:: INFORMATION PROVIDED ::
-*-*-

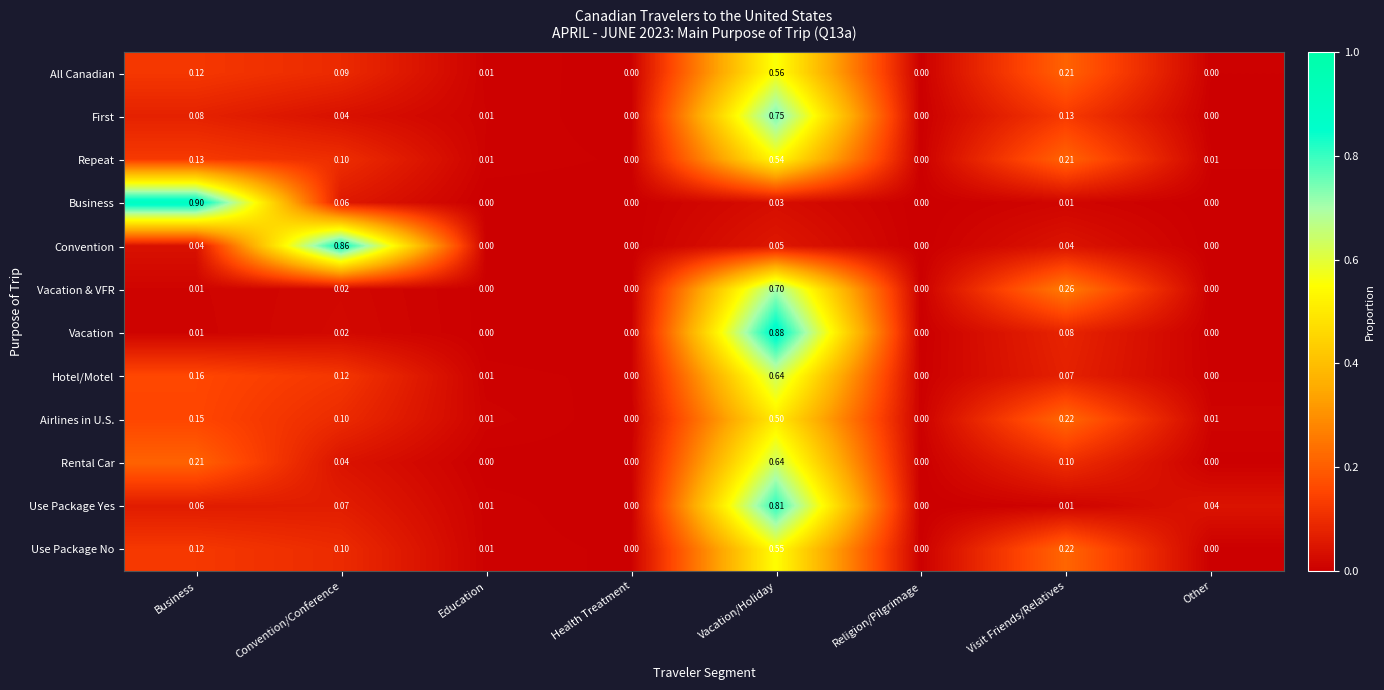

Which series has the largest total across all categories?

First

-*-*-

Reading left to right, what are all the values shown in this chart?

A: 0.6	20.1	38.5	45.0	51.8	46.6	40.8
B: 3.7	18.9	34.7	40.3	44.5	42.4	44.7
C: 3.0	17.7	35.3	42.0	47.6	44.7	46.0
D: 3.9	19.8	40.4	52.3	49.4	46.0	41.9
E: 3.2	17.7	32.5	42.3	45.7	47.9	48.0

-*-*-

:: YOUR TASK ::
Extract every line of the data above that contains the word "largest".

:: TASK ANSWER ::
Which series has the largest total across all categories?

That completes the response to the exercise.